• [Material for this exercise]
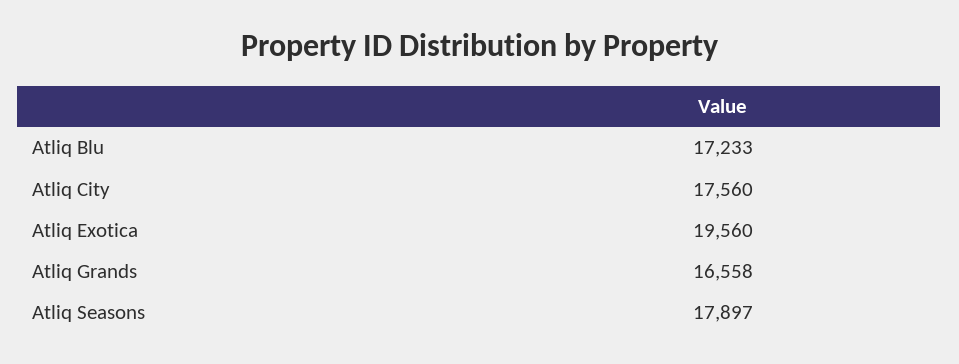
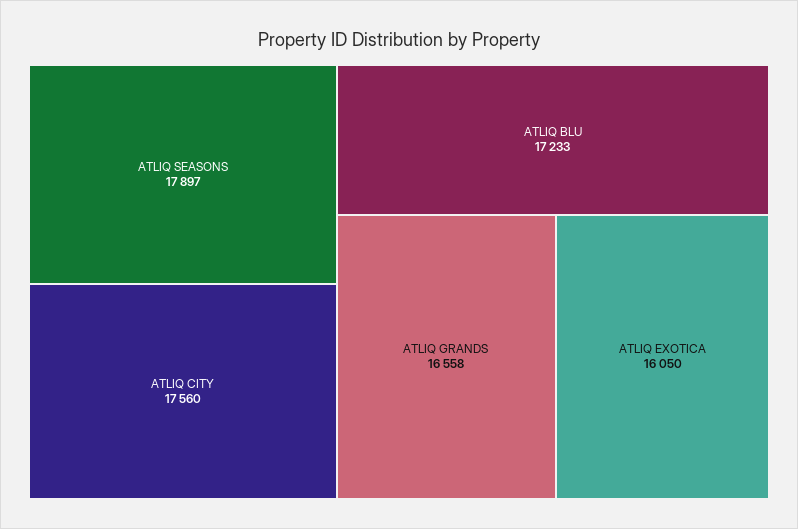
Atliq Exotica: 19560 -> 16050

--

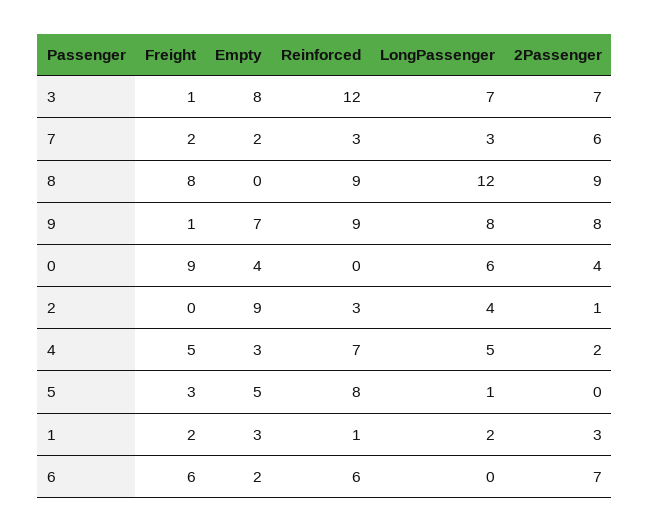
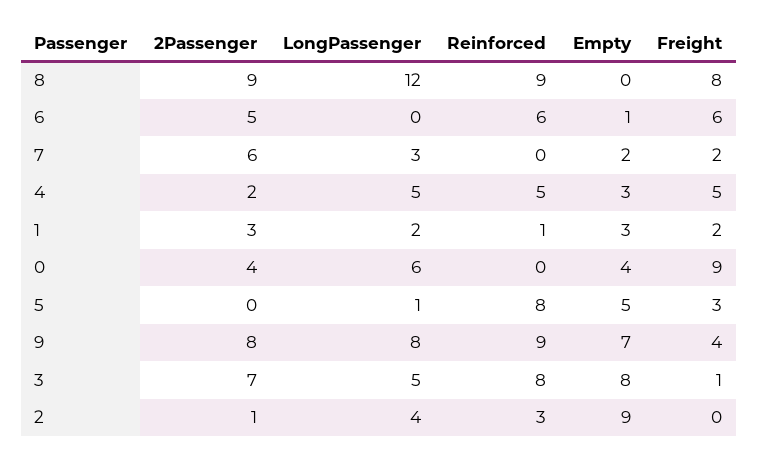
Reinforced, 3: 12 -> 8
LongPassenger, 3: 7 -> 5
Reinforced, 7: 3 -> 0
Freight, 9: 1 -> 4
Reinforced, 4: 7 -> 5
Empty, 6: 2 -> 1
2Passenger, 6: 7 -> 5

• [Exercise description]
Only one part of the material above is to be transcribed, namely the lines starting with the line that has "Freight, 9: 1 -> 4" and going on through the line that has "2Passenger, 6: 7 -> 5", exactly as they stand.

• [Task result]
Freight, 9: 1 -> 4
Reinforced, 4: 7 -> 5
Empty, 6: 2 -> 1
2Passenger, 6: 7 -> 5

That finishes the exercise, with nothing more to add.